Contenu abonnés
L’Expressionnisme en Allemagne et en France. De Van Gogh à Kandinsky
Montréal, Musée des Beaux-Arts du 11 octobre 2014 au 25 janvier 2015
« Nous avons aussi inclus un certain nombre d’œuvres de jeunes peintres français, des expressionnistes, car la Sécession a toujours considéré qu’il était de son devoir de montrer ce qui se fait d’intéressant en dehors de l’Allemagne » [1]. Ceux qui, en 1911, incarnaient la modernité allemande considéraient donc certains artistes de l’hexagone comme des « expressionnistes » ?
Nu assis (Petit Bois clair), 1906
Gravure sur bois - 46 x 29 cm
Baltimore Museum of Art
Dodo jouant avec ses doigts, 1909
Lithographie - 33 x 40 cm
Milwaukee art Museum
Longtemps les avant-gardes du début du XXe siècle furent étudiées séparément, pays par pays, et si aujourd’hui le terme expressionnisme est étroitement lié aux deux mouvements allemands que sont Die Brücke et le Blaue Reiter, l’exposition du Musée des Beaux-Arts de Montréal [2] rappelle que ce ne fut pas toujours le cas : en confrontant les compagnons de Matisse et ceux de Kirchner (ill. 1 et 2), elle montre qu’ils se sont non seulement côtoyés, mais regardés et influencés.

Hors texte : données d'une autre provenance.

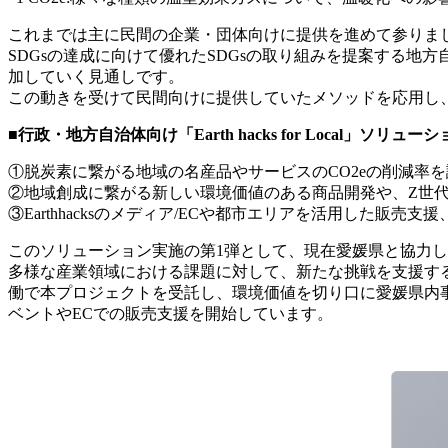
これまでは主に民間の企業・団体向けに提供を進めて参りま
SDGsの達成に向けて優れたSDGsの取り組みを提案する地
加していく見通しです。
この動きを受けて民間向けに提供していたメソッドを応用し、「Ear
■行政・地方自治体向け「Earth hacks for Local」ソリュー
①脱炭素に繋がる地域の名産品やサービスのCO2eの削減率
②地域創成に繋がる新しい環境価値のある商品開発や、Z世
③Earthhacksのメディア/ECや都市エリアを活用した販
このソリューション実施の第1弾として、現在愛媛県と協力し
多様な産業領域における課題に対して、新たな挑戦を支援するデジタ
働で本プロジェクトを受託し、環境価値を切り口に愛媛県内
ベントやECでの販売支援を開始しています。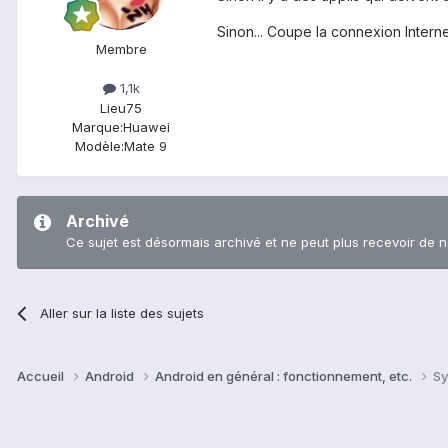
Sinon... Coupe la connexion Internet
Membre
1,1k
Lieu
75
Marque:
Huawei
Modèle:
Mate 9
Archivé
Ce sujet est désormais archivé et ne peut plus recevoir de 
Aller sur la liste des sujets
Accueil
Android
Android en général : fonctionnement, etc.
Sy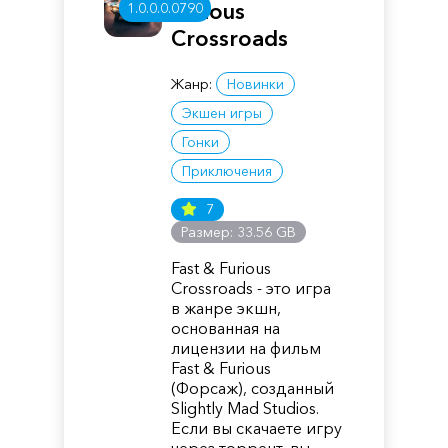
Furious
1.0.0.0.0790
Crossroads
Жанр:
Новинки
Экшен игры
Гонки
Приключения
7
Размер: 33.56 GB
Fast & Furious
Crossroads - это игра
в жанре экшн,
основанная на
лицензии на фильм
Fast & Furious
(Форсаж), созданный
Slightly Mad Studios.
Если вы скачаете игру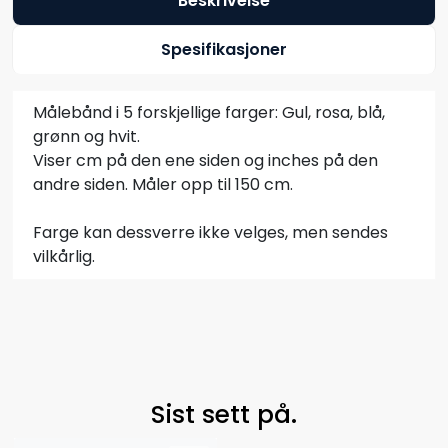
Beskrivelse
Spesifikasjoner
Målebånd i 5 forskjellige farger: Gul, rosa, blå,
grønn og hvit.
Viser cm på den ene siden og inches på den
andre siden. Måler opp til 150 cm.
Farge kan dessverre ikke velges, men sendes
vilkårlig.
Sist sett på.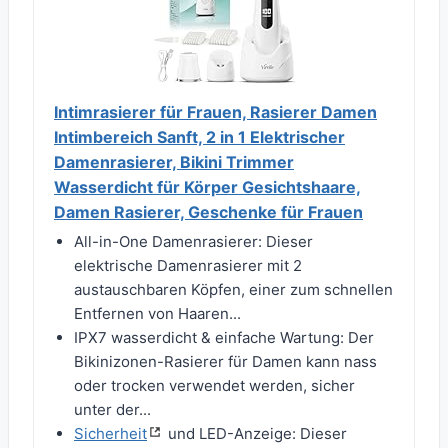
Intimrasierer für Frauen, Rasierer Damen
Intimbereich Sanft, 2 in 1 Elektrischer
Damenrasierer, Bikini Trimmer
Wasserdicht für Körper Gesichtshaare,
Damen Rasierer, Geschenke für Frauen
All-in-One Damenrasierer: Dieser
elektrische Damenrasierer mit 2
austauschbaren Köpfen, einer zum schnellen
Entfernen von Haaren...
IPX7 wasserdicht & einfache Wartung: Der
Bikinizonen-Rasierer für Damen kann nass
oder trocken verwendet werden, sicher
unter der...
Sicherheit
und LED-Anzeige: Dieser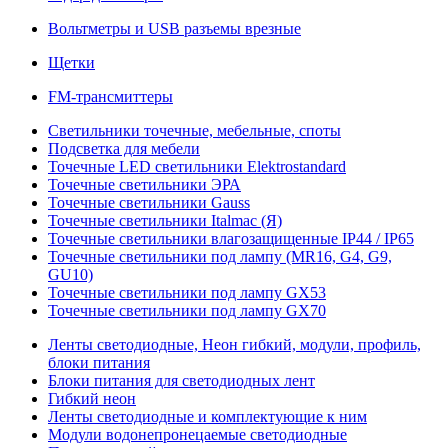
Вольтметры и USB разъемы врезные
Щетки
FM-трансмиттеры
Светильники точечные, мебельные, споты
Подсветка для мебели
Точечные LED светильники Elektrostandard
Точечные светильники ЭРА
Точечные светильники Gauss
Точечные светильники Italmac (Я)
Точечные светильники влагозащищенные IP44 / IP65
Точечные светильники под лампу (MR16, G4, G9,
GU10)
Точечные светильники под лампу GX53
Точечные светильники под лампу GX70
Ленты светодиодные, Неон гибкий, модули, профиль,
блоки питания
Блоки питания для светодиодных лент
Гибкий неон
Ленты светодиодные и комплектующие к ним
Модули водонепронецаемые светодиодные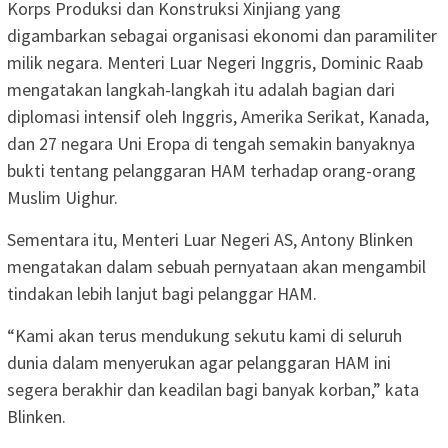
Korps Produksi dan Konstruksi Xinjiang yang
digambarkan sebagai organisasi ekonomi dan paramiliter
milik negara. Menteri Luar Negeri Inggris, Dominic Raab
mengatakan langkah-langkah itu adalah bagian dari
diplomasi intensif oleh Inggris, Amerika Serikat, Kanada,
dan 27 negara Uni Eropa di tengah semakin banyaknya
bukti tentang pelanggaran HAM terhadap orang-orang
Muslim Uighur.
Sementara itu, Menteri Luar Negeri AS, Antony Blinken
mengatakan dalam sebuah pernyataan akan mengambil
tindakan lebih lanjut bagi pelanggar HAM.
“Kami akan terus mendukung sekutu kami di seluruh
dunia dalam menyerukan agar pelanggaran HAM ini
segera berakhir dan keadilan bagi banyak korban,” kata
Blinken.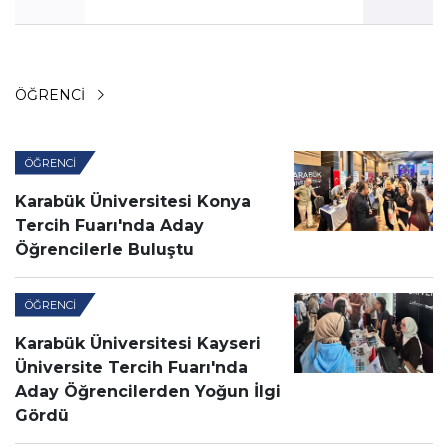
ÖĞRENCI
ÖĞRENCI
Karabük Üniversitesi Konya
Tercih Fuarı'nda Aday
Öğrencilerle Buluştu
ÖĞRENCI
Karabük Üniversitesi Kayseri
Üniversite Tercih Fuarı'nda
Aday Öğrencilerden Yoğun İlgi
Gördü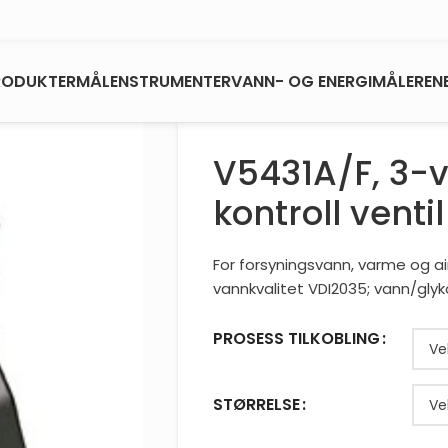
RODUKTER
MÅLENSTRUMENTER
VANN- OG ENERGIMÅLERE
N
V5431A/F, 3-v
kontroll venti
For forsyningsvann, varme og ai
vannkvalitet VDI2035; vann/glyk
PROSESS TILKOBLING
STØRRELSE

Ils ont aussi puisé aux mêmes sources : le néo-impressionnisme, l’art nabi, et bien sûr les grands maîtres, Van Gogh, Gauguin, Cézanne, mis en exergue tout au long du parcours, phares baudelairiens qui éclairèrent le début du siècle.
Des deux côtés de la frontière, les artistes cherchèrent à dépasser l’impressionnisme pour saisir le réel de manière subjective et peindre des toiles qui reflèteraient leurs propres sensations. Bref, exprimer plutôt que représenter. L’exposition souligne leurs points communs artistiques et leurs différences culturelles, les années 1900-1914 étant à la fois marquées par une effervescence artistique cosmopolite et par des courants nationalistes qui allaient s’accentuer avec le temps.